----- Records provided -----
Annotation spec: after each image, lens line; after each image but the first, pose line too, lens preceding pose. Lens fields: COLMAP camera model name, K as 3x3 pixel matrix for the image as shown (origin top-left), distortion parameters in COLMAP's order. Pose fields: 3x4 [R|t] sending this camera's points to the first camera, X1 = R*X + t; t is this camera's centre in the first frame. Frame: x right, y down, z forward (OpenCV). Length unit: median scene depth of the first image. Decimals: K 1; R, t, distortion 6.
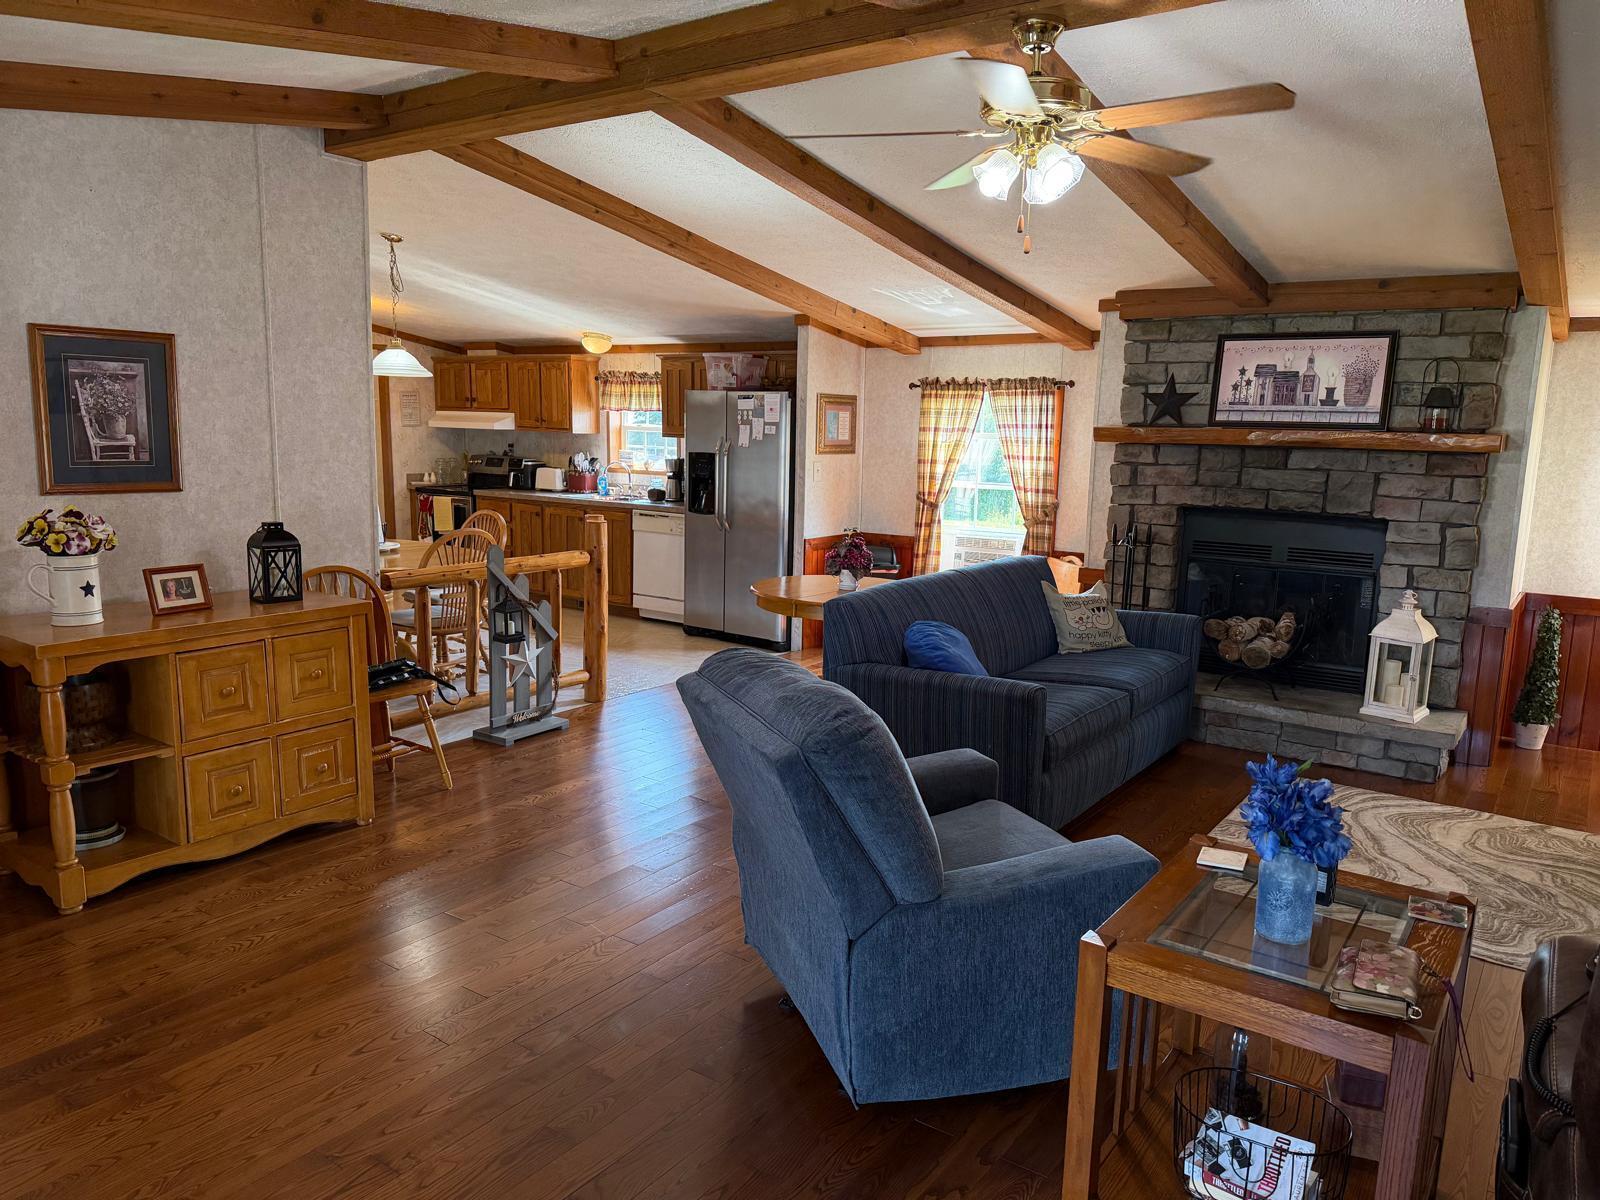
lens RADIAL K [[1097.1, 0, 799.5], [0, 1097.1, 608.2], [0, 0, 1]] dist [0.101934, -0.165581]
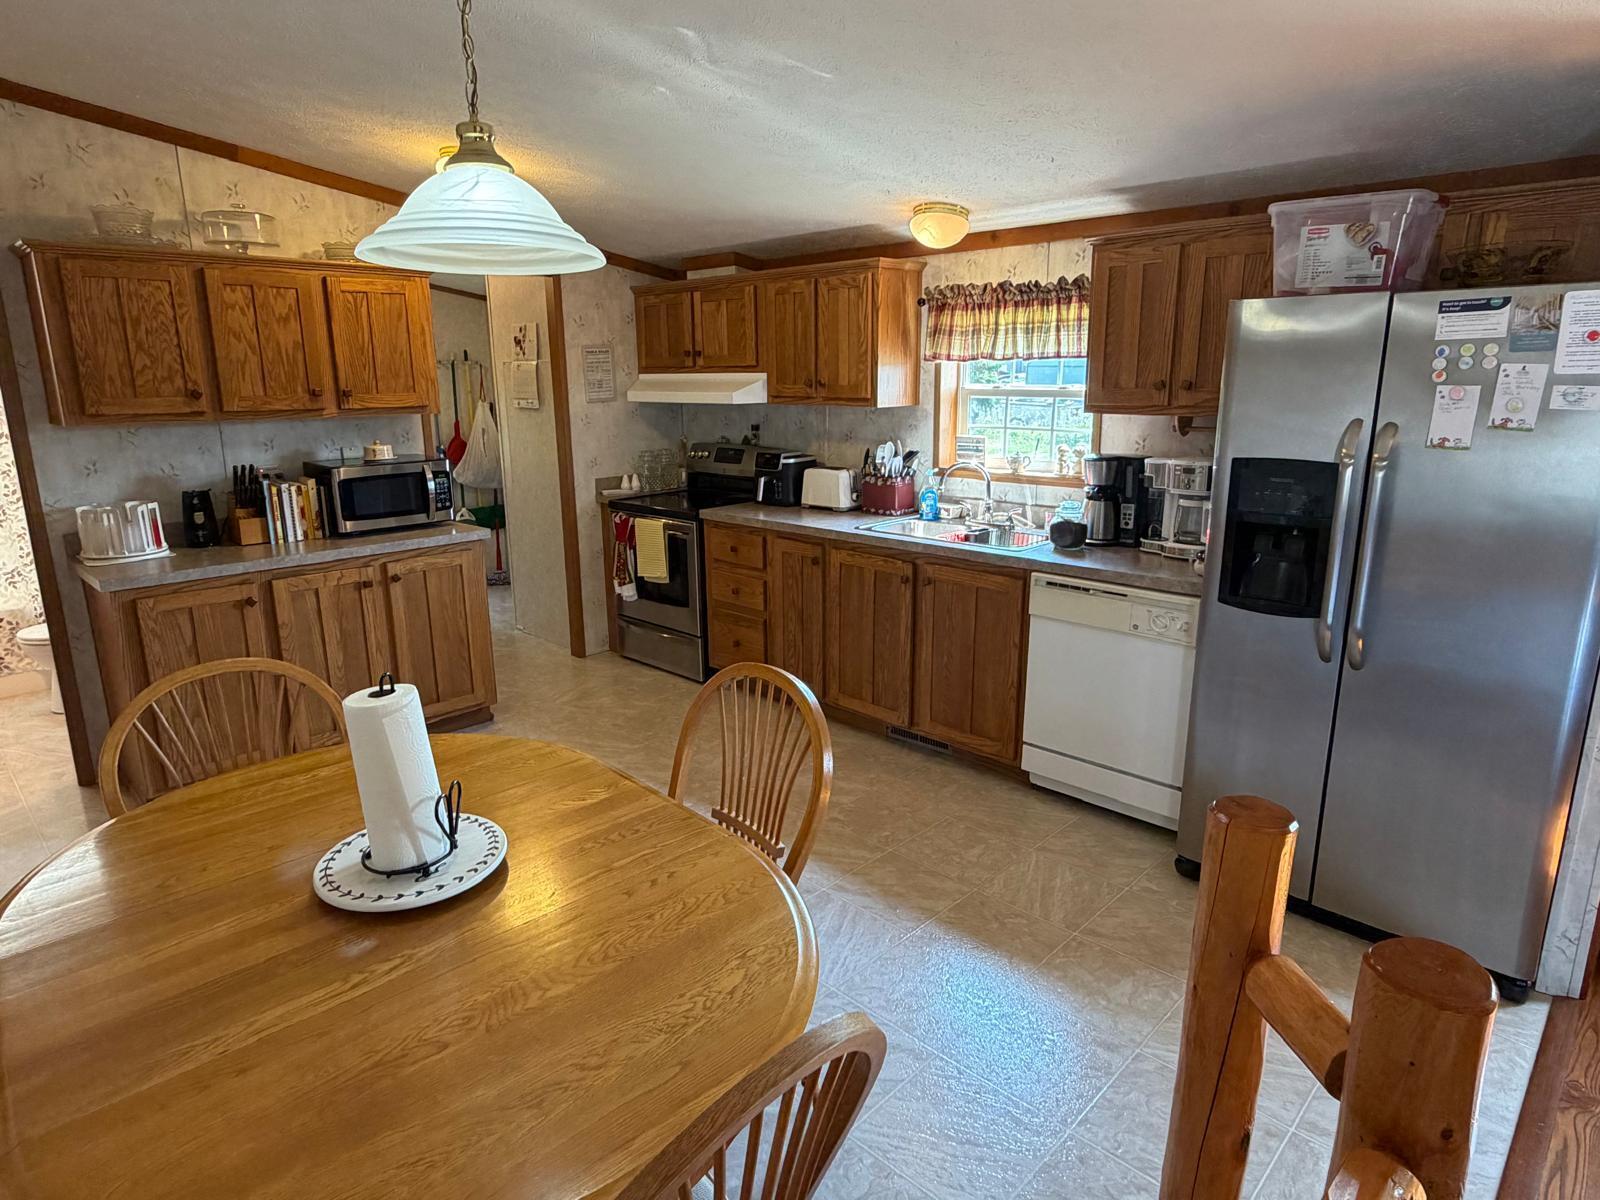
lens RADIAL K [[914.2, 0, 805.9], [0, 914.2, 596.5], [0, 0, 1]] dist [-0.013140, -0.000305]
pose [[0.988000, 0.006743, -0.154308, -0.260321], [0.004215, 0.997497, 0.070580, -0.150149], [0.154398, -0.070384, 0.985499, 0.839587]]
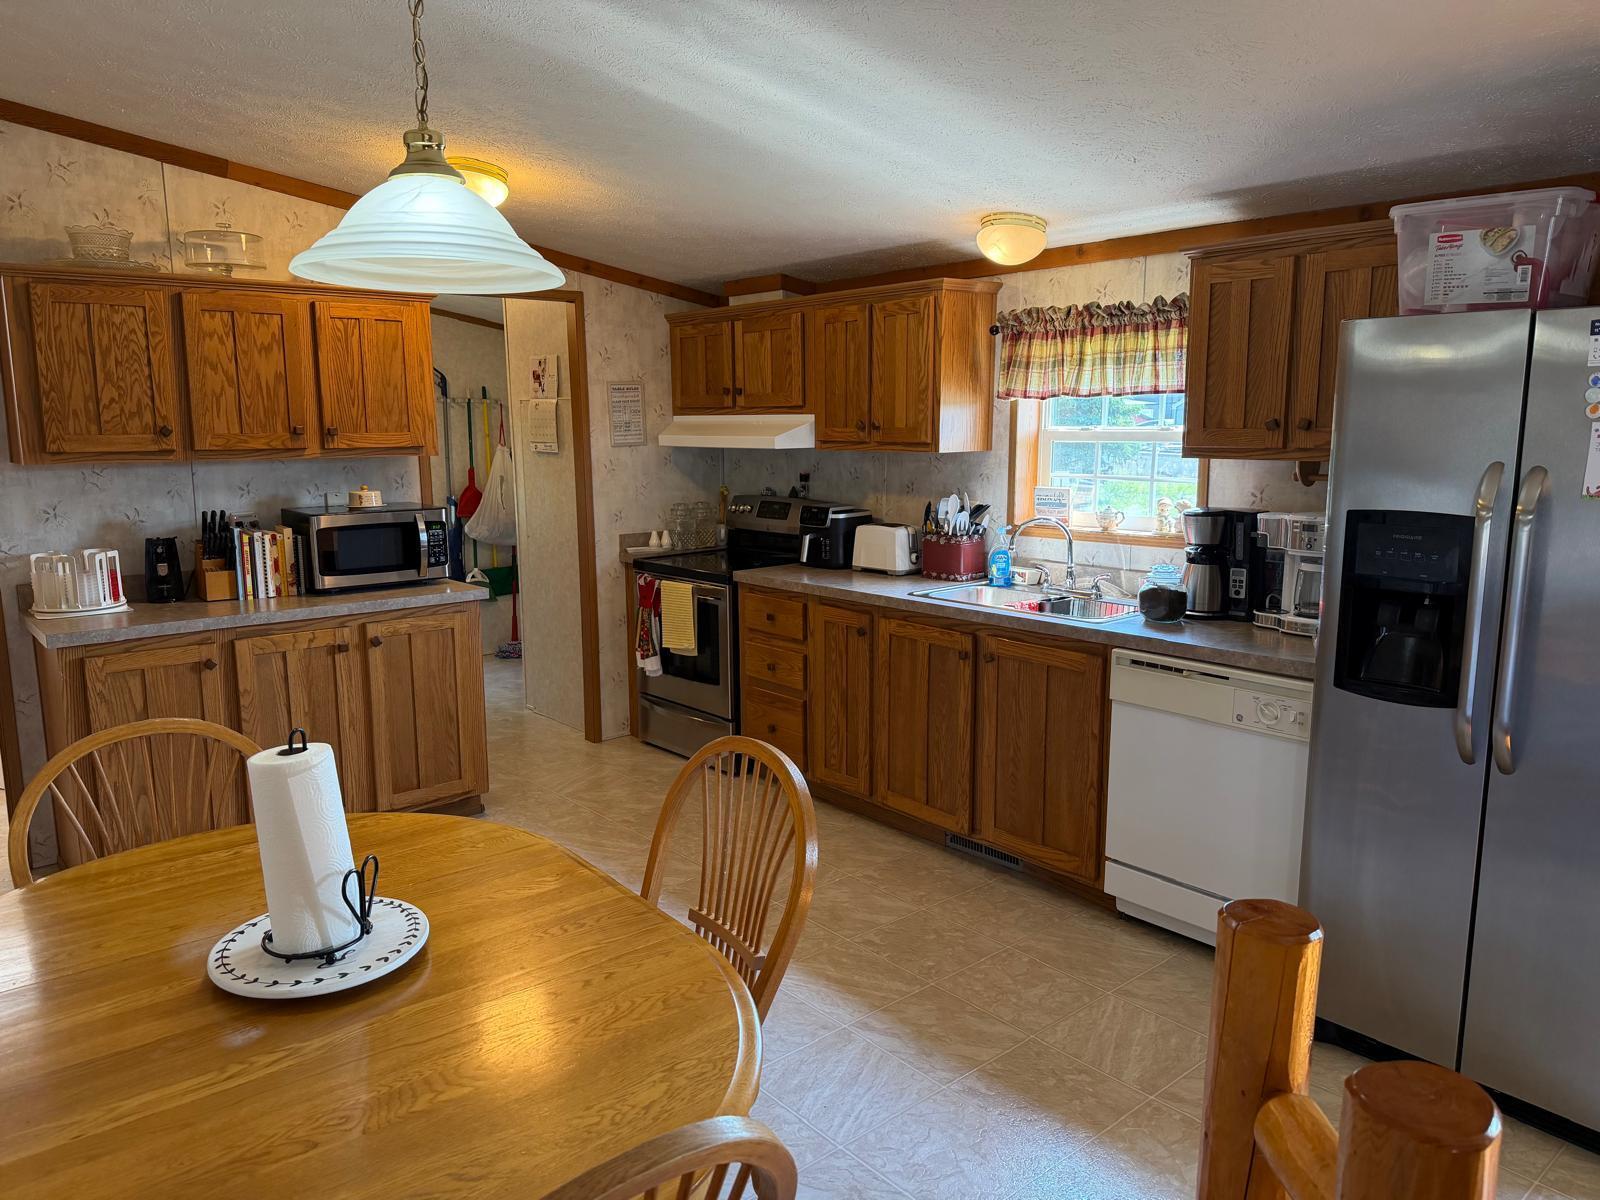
lens RADIAL K [[1097.1, 0, 799.5], [0, 1097.1, 608.2], [0, 0, 1]] dist [0.101934, -0.165581]
pose [[0.969977, 0.013014, -0.242847, -0.229182], [-0.013038, 0.999914, 0.001512, -0.144177], [0.242846, 0.001700, 0.970063, 0.831507]]
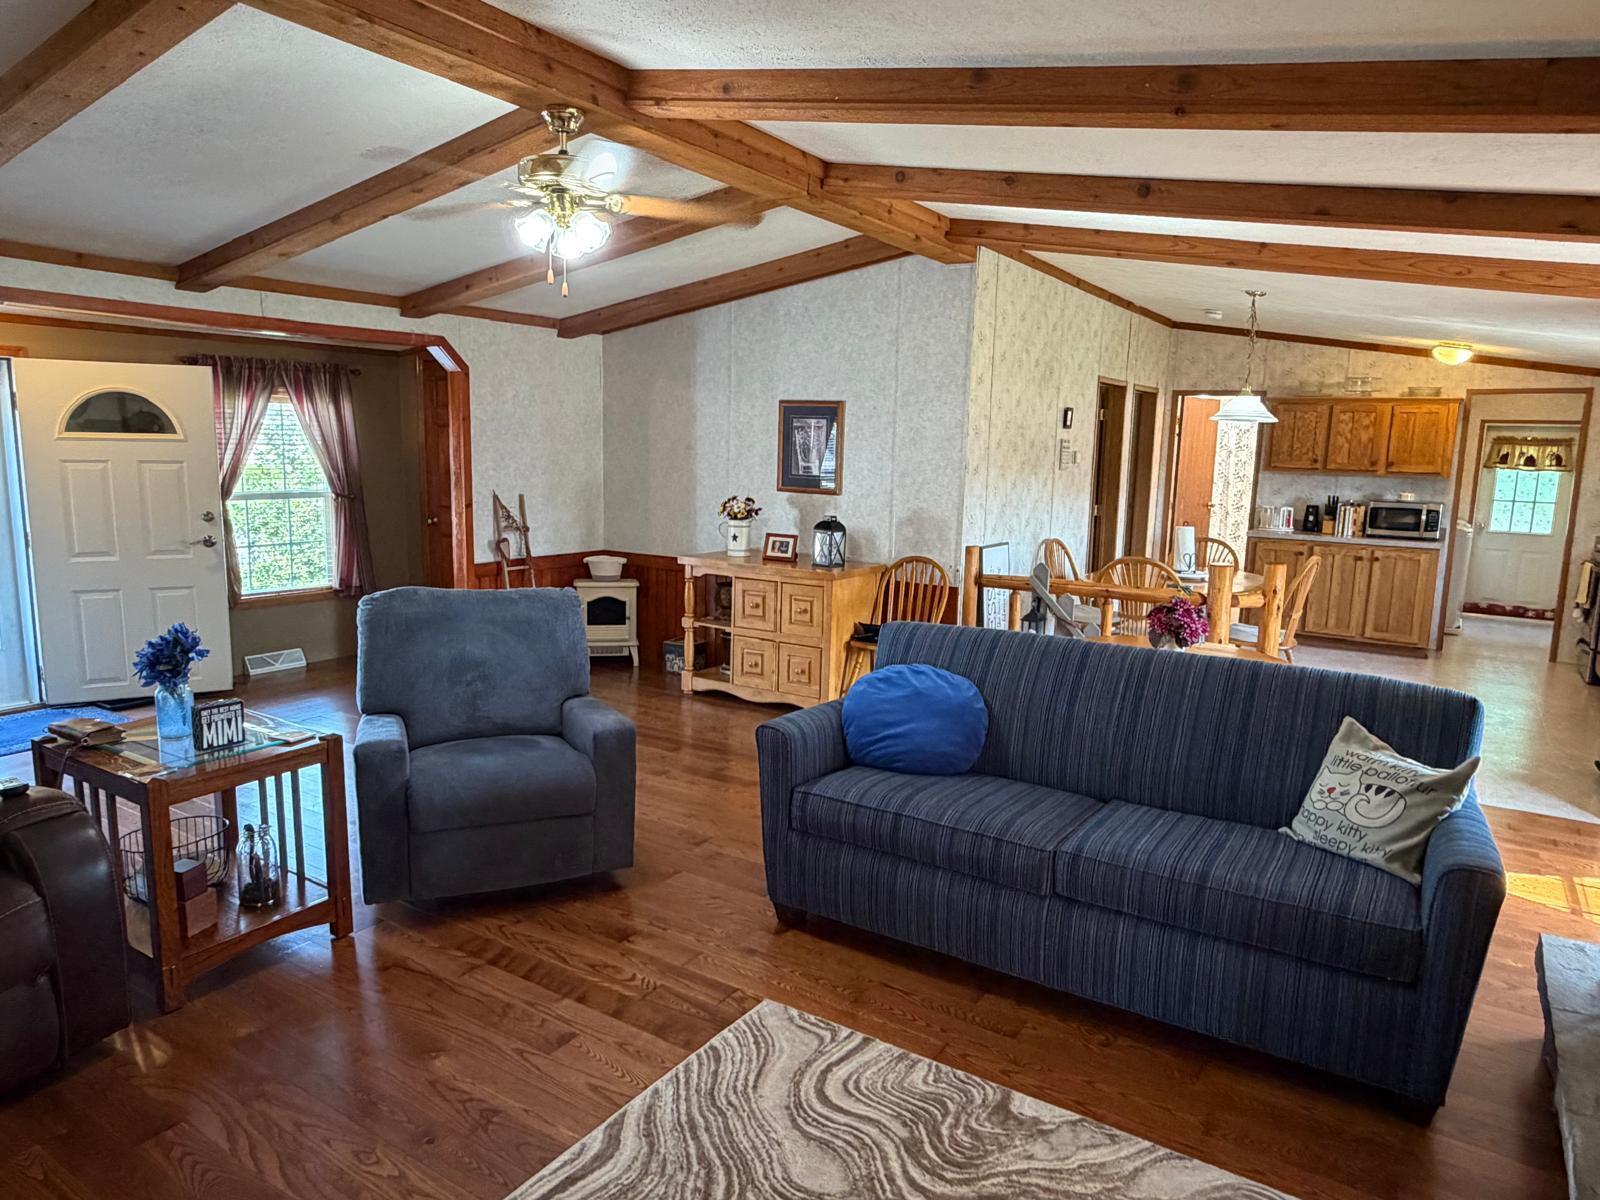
lens RADIAL K [[1021.2, 0, 805.4], [0, 1021.2, 593.6], [0, 0, 1]] dist [-0.000857, 0.004059]
pose [[0.042830, 0.127300, -0.990939, 0.659403], [-0.191517, 0.974502, 0.116910, -0.089185], [0.980554, 0.184774, 0.066118, 0.600060]]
-----
What you need to do: Without the pictures, write out every entry exactly as it appears.

Response below:
Annotation spec: after each image, lens line; after each image but the first, pose line too, lens preceding pose. Lens fields: COLMAP camera model name, K as 3x3 pixel matrix for the image as shown (origin top-left), distortion parameters in COLMAP's order. Pose fields: 3x4 [R|t] sending this camera's points to the first camera, X1 = R*X + t; t is this camera's centre in the first frame. Frame: x right, y down, z forward (OpenCV). Length unit: median scene depth of the first image. Decimals: K 1; R, t, distortion 6.
lens RADIAL K [[1097.1, 0, 799.5], [0, 1097.1, 608.2], [0, 0, 1]] dist [0.101934, -0.165581]
lens RADIAL K [[914.2, 0, 805.9], [0, 914.2, 596.5], [0, 0, 1]] dist [-0.013140, -0.000305]
pose [[0.988000, 0.006743, -0.154308, -0.260321], [0.004215, 0.997497, 0.070580, -0.150149], [0.154398, -0.070384, 0.985499, 0.839587]]
lens RADIAL K [[1097.1, 0, 799.5], [0, 1097.1, 608.2], [0, 0, 1]] dist [0.101934, -0.165581]
pose [[0.969977, 0.013014, -0.242847, -0.229182], [-0.013038, 0.999914, 0.001512, -0.144177], [0.242846, 0.001700, 0.970063, 0.831507]]
lens RADIAL K [[1021.2, 0, 805.4], [0, 1021.2, 593.6], [0, 0, 1]] dist [-0.000857, 0.004059]
pose [[0.042830, 0.127300, -0.990939, 0.659403], [-0.191517, 0.974502, 0.116910, -0.089185], [0.980554, 0.184774, 0.066118, 0.600060]]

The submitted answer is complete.